Andersonville prison is the most infamous prisoner of war camp of the Civil War. But it wasn’t the only Civil War camp to leave a stain on American History. On an island on the Mississippi River, between Davenport and Rock Island, IL, sat 84 shanties used as barracks to house over 12,000 Confederate prisoners.
The three miles long by half-mile wide island was originally used as a Union Army Arsenal. However, with an influx of POW captures, the island was transformed into a prison in November 1863.
The Confederate prisoners captured from battles including Lookout Mountain and Missionary Ridge were subjected to inhumane conditions.
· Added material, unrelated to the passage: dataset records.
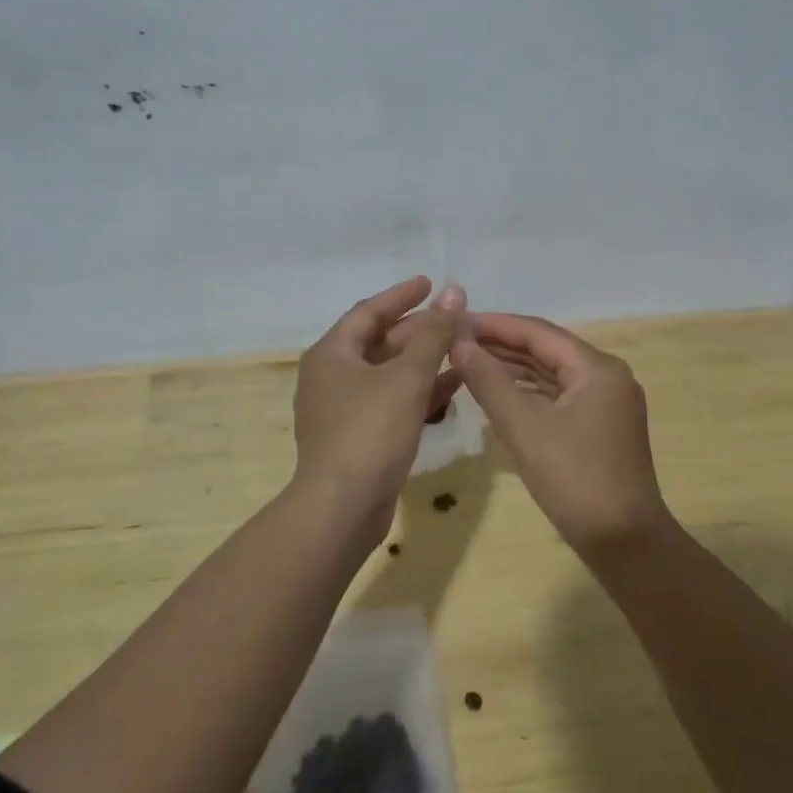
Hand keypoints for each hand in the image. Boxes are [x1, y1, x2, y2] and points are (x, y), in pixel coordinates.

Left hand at [294, 277, 465, 535]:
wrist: (341, 509)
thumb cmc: (369, 432)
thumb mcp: (406, 378)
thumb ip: (433, 335)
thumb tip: (453, 292)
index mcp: (332, 354)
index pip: (369, 311)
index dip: (402, 296)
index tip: (431, 283)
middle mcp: (332, 376)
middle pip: (379, 342)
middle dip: (418, 330)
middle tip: (454, 319)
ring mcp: (343, 409)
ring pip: (388, 374)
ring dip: (423, 361)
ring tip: (460, 349)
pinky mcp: (358, 437)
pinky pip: (391, 402)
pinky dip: (418, 392)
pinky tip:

Ultimately, 2000 would die on the island.
The prison’s builder described it as “put up in the roughest and cheapest manner, mere shanties, with no fine work about them.” Life in Rock Island’s Civil War prison was tough.
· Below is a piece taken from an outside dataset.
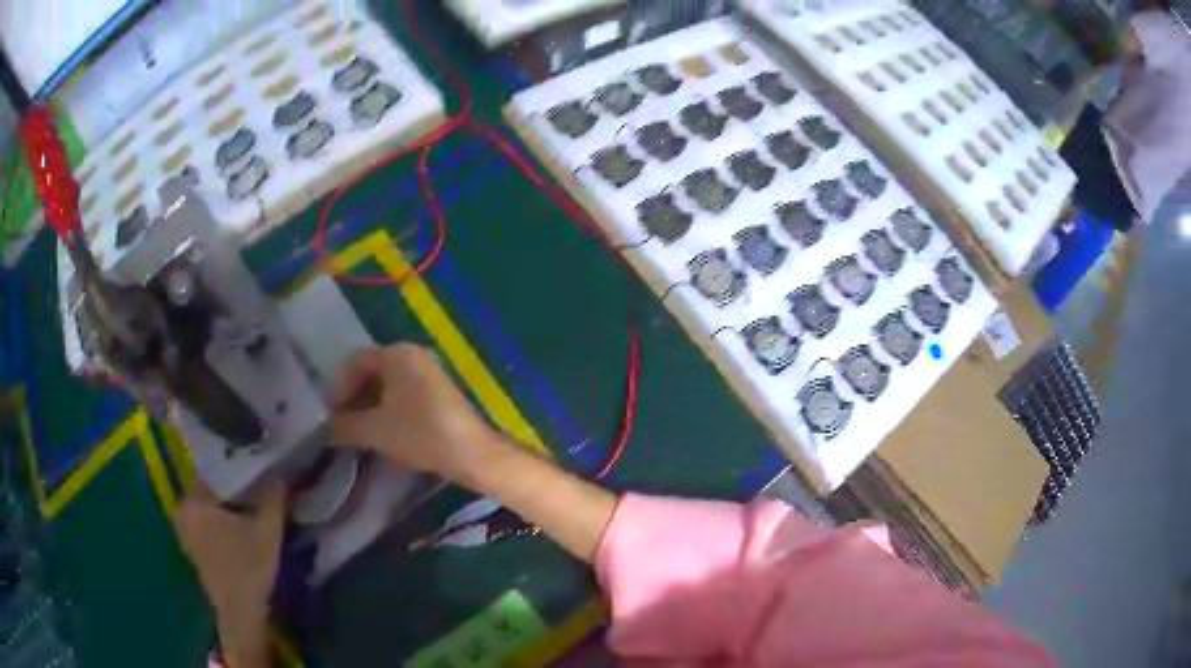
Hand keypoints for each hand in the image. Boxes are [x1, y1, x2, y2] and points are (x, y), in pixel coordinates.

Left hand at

Temperatures dropped below zero when the first prisoners arrived in December 1863. During the winters, the weather would tumble down to a cruel 30 below 0, while the prisoners froze wearing scant clothing.
Eventually, sanitation became a problem. Smallpox outbreaks spread throughout the close quarters. The soldiers’ food rations were lowered, resulting in scurvy and starvation. The dead were tossed into a mass grave until a surgeon suggested a cemetery for sanitary reasons.
By 1864, the Union built a hospital and installed a sewage system, while converting barracks to quarantine prisoners with smallpox.
Some prisoners risked Alcatraz-like prison escapes.
Rock Island’s Prison Site Today
When the war ended in 1865, the prison was abandoned and soon fell into disrepair. Today, the island is called Arsenal Island and houses the biggest arsenal in the United States. The only remnants of the gruesome camp are the Confederate cemetery and the Rock Island National Cemetery, which contains the remains of over 18,000 Union soldiers.